Your task
Copy out the lines of the entries below word for word, starting at the line containing "collectors: W. L. Abbott" and ending at the line containing "scientific name: Eryngium aristulatum", both included.

Given records
-*-*-

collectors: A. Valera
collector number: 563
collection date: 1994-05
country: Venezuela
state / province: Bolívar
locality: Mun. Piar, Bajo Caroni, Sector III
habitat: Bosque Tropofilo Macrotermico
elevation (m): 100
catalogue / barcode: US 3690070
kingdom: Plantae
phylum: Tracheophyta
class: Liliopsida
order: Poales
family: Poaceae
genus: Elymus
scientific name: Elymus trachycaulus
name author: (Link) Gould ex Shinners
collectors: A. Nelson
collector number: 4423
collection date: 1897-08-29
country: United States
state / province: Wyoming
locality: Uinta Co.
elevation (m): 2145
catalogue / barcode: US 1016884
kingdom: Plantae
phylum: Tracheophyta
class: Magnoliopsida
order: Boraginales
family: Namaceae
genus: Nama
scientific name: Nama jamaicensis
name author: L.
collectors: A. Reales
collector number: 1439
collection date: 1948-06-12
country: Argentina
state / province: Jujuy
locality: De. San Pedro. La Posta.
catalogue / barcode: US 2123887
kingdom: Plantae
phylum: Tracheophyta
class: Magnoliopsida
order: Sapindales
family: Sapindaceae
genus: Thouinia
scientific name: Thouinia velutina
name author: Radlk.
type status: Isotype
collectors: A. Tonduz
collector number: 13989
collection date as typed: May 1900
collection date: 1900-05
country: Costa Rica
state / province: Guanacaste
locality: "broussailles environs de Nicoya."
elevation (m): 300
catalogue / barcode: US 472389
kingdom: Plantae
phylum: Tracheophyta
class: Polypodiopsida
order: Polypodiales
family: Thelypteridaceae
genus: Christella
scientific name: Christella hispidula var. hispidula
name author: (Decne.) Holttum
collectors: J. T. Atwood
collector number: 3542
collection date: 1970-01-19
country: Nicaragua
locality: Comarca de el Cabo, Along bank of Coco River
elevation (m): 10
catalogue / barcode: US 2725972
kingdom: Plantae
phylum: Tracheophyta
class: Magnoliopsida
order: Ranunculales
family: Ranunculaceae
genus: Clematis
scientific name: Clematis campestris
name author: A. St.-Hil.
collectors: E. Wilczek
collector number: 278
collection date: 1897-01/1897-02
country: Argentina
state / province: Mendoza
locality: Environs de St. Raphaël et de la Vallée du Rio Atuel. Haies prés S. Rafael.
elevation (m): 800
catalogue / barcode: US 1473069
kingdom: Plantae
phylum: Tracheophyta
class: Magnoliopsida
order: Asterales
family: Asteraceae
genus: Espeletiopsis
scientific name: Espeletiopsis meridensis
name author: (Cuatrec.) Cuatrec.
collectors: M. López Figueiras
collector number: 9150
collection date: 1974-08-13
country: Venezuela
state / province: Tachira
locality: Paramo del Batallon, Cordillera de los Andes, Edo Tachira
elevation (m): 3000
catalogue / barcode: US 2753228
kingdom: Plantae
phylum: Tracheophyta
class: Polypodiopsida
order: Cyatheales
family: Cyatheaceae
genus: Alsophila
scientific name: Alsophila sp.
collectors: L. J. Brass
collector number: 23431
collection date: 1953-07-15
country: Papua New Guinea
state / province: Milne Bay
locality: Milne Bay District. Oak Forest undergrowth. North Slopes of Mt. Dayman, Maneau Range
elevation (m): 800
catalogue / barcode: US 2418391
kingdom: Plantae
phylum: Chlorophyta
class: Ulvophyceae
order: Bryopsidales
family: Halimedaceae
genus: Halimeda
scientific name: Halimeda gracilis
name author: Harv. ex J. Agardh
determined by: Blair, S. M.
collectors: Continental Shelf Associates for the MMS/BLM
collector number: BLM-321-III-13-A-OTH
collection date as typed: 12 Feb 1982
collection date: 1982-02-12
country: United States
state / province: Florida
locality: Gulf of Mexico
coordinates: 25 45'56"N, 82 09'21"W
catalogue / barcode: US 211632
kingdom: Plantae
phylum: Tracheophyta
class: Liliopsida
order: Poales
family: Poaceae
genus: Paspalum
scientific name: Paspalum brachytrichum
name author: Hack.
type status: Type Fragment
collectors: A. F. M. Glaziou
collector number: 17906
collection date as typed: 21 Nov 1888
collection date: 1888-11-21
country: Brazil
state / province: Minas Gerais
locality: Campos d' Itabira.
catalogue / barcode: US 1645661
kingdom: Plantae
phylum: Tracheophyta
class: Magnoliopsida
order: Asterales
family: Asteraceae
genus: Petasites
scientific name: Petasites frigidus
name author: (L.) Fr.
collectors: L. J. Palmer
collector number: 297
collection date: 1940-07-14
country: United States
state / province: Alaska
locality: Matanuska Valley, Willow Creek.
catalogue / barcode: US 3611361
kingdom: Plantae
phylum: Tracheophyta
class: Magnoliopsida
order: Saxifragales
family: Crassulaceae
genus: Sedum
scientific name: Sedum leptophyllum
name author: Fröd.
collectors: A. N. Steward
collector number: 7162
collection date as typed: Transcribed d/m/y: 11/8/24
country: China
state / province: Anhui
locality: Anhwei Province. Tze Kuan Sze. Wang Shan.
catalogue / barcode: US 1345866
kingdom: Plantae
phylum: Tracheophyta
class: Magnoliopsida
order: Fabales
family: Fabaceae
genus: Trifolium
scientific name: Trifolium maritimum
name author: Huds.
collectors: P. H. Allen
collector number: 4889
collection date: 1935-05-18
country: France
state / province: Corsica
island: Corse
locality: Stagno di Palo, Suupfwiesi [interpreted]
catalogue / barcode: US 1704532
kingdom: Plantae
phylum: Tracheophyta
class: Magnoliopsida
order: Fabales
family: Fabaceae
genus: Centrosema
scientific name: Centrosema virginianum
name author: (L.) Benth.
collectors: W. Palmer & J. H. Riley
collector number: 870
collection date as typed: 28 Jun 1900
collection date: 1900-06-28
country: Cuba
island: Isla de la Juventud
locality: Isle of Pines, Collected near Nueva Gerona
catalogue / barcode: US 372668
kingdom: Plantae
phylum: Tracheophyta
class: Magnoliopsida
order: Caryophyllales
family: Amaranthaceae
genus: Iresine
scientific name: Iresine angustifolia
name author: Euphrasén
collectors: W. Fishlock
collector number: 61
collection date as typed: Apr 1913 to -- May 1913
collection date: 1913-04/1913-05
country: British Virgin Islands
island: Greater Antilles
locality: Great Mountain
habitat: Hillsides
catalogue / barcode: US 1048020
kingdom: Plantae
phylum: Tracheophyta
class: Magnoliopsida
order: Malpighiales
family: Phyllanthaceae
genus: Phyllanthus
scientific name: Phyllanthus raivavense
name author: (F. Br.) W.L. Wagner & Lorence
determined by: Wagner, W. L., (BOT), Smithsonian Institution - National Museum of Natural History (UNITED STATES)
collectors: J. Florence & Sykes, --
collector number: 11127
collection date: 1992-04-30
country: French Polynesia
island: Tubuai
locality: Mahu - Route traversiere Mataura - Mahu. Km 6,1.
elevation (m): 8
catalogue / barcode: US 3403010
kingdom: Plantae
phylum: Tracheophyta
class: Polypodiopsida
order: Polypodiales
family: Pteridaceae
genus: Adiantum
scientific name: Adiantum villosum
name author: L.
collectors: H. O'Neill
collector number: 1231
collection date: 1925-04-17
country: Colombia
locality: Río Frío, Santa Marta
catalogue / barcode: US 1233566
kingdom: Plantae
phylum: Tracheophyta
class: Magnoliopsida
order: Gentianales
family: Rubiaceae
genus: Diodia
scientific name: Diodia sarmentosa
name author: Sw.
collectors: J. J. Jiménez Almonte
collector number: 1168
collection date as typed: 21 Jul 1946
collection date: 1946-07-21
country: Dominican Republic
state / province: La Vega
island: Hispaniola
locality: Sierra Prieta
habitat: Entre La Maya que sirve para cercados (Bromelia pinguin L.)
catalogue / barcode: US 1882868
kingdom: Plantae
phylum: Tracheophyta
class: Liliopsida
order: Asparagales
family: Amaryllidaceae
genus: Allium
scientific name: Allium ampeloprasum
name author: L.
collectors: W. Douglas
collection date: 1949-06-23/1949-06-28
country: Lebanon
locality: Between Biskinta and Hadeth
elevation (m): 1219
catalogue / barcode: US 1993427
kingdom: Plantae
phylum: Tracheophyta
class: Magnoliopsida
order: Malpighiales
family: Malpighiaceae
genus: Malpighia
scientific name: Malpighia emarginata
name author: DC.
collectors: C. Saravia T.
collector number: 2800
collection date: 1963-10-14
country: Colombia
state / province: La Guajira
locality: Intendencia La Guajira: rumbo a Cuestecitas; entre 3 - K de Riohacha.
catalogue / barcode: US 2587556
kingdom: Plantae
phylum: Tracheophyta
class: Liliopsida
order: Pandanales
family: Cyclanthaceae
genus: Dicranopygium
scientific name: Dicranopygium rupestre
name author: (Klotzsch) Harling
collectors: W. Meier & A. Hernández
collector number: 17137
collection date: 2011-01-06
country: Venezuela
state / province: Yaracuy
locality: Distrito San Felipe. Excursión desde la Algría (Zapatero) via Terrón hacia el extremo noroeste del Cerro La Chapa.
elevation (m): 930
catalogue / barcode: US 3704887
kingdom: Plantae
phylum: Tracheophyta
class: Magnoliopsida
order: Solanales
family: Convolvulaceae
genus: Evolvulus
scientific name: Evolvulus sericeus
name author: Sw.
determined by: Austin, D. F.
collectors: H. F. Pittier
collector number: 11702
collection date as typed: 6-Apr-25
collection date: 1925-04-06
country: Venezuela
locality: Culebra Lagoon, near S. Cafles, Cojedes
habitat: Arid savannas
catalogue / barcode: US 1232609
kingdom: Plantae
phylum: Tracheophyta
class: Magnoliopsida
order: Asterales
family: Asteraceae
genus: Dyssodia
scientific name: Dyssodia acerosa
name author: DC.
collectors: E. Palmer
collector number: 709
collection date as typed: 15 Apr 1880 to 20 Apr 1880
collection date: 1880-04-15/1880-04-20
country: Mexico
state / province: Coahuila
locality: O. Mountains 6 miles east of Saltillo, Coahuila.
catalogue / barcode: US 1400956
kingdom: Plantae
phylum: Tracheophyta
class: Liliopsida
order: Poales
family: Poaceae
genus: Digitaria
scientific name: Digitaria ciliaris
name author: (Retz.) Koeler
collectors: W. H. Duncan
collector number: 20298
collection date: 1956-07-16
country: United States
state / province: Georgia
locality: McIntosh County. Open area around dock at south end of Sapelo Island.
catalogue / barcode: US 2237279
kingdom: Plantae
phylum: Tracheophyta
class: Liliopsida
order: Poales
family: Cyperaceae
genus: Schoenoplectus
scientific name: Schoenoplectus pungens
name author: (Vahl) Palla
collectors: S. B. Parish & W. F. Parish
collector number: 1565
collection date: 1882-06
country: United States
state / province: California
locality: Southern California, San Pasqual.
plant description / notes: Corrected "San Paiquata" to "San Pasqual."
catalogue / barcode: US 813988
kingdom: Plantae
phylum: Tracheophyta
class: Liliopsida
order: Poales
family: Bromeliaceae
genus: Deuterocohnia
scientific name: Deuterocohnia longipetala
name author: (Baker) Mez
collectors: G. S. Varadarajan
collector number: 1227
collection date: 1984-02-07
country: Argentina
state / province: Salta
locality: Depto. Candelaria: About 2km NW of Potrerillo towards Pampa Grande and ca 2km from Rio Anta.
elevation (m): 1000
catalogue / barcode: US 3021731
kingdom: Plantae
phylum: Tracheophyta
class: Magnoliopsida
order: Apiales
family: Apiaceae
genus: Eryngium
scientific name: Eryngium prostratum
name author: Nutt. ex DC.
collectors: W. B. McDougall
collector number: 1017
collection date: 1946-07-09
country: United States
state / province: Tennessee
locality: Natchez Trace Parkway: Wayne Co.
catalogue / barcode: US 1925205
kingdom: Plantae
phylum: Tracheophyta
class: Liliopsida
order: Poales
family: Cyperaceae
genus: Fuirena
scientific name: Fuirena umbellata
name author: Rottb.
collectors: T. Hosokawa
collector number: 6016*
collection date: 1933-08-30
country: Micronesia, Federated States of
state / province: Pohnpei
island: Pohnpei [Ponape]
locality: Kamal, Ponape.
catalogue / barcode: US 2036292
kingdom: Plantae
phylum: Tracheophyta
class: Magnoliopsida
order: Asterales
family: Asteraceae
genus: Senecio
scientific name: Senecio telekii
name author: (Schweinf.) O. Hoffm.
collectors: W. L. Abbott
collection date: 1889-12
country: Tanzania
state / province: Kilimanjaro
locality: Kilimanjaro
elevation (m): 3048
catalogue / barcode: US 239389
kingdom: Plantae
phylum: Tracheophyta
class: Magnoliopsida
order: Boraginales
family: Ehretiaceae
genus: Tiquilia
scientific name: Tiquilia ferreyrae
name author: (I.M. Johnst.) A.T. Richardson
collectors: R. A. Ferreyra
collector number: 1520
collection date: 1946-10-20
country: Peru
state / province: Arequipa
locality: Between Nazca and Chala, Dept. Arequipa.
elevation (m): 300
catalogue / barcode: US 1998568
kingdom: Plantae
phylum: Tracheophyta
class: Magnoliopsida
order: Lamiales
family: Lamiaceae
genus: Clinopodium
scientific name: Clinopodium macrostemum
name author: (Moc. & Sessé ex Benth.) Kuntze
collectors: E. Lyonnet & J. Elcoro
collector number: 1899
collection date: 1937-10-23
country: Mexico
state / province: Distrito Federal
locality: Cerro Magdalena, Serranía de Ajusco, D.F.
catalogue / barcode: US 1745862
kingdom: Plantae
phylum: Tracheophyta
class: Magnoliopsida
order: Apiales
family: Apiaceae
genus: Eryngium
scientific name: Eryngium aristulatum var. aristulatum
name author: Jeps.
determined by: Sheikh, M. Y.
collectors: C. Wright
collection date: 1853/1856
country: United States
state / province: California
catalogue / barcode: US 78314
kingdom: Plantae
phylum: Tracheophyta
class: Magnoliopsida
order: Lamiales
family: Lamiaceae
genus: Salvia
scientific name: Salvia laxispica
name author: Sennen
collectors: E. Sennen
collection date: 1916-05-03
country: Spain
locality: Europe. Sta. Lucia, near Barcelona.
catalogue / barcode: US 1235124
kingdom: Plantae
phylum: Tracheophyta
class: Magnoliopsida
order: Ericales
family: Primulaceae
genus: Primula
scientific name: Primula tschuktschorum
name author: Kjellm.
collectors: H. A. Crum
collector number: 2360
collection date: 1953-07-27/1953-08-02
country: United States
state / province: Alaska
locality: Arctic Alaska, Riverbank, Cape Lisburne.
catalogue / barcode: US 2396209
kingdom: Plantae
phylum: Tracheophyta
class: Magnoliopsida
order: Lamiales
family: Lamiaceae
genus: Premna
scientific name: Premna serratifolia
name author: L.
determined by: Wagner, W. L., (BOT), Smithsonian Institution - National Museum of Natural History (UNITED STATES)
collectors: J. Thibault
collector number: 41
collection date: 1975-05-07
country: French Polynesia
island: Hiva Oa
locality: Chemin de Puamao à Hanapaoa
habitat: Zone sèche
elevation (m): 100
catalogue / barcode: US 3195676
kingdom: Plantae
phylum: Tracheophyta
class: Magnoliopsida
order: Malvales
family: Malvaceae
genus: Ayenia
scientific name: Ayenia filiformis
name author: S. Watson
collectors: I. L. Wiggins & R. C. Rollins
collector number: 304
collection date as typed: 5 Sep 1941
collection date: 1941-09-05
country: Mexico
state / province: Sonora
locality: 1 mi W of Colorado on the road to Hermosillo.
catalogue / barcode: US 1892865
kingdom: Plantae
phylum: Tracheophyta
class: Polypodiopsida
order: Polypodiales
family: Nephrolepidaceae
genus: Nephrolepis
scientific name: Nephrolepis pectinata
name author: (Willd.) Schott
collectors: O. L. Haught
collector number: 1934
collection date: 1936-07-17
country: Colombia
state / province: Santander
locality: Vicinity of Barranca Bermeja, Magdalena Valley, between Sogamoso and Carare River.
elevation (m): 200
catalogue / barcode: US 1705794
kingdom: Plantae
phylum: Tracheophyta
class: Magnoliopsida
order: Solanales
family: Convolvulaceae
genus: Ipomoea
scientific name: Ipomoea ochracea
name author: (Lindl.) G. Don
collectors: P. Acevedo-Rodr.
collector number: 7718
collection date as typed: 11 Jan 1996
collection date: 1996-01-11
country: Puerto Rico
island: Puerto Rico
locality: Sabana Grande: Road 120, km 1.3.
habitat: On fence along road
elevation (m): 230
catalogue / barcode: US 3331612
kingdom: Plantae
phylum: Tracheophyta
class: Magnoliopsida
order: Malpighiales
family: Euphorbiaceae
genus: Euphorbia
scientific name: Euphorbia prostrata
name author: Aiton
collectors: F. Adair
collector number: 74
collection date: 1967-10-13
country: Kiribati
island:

-*-*-

Problem solution
collectors: W. L. Abbott
collection date: 1889-12
country: Tanzania
state / province: Kilimanjaro
locality: Kilimanjaro
elevation (m): 3048
catalogue / barcode: US 239389
kingdom: Plantae
phylum: Tracheophyta
class: Magnoliopsida
order: Boraginales
family: Ehretiaceae
genus: Tiquilia
scientific name: Tiquilia ferreyrae
name author: (I.M. Johnst.) A.T. Richardson
collectors: R. A. Ferreyra
collector number: 1520
collection date: 1946-10-20
country: Peru
state / province: Arequipa
locality: Between Nazca and Chala, Dept. Arequipa.
elevation (m): 300
catalogue / barcode: US 1998568
kingdom: Plantae
phylum: Tracheophyta
class: Magnoliopsida
order: Lamiales
family: Lamiaceae
genus: Clinopodium
scientific name: Clinopodium macrostemum
name author: (Moc. & Sessé ex Benth.) Kuntze
collectors: E. Lyonnet & J. Elcoro
collector number: 1899
collection date: 1937-10-23
country: Mexico
state / province: Distrito Federal
locality: Cerro Magdalena, Serranía de Ajusco, D.F.
catalogue / barcode: US 1745862
kingdom: Plantae
phylum: Tracheophyta
class: Magnoliopsida
order: Apiales
family: Apiaceae
genus: Eryngium
scientific name: Eryngium aristulatum var. aristulatum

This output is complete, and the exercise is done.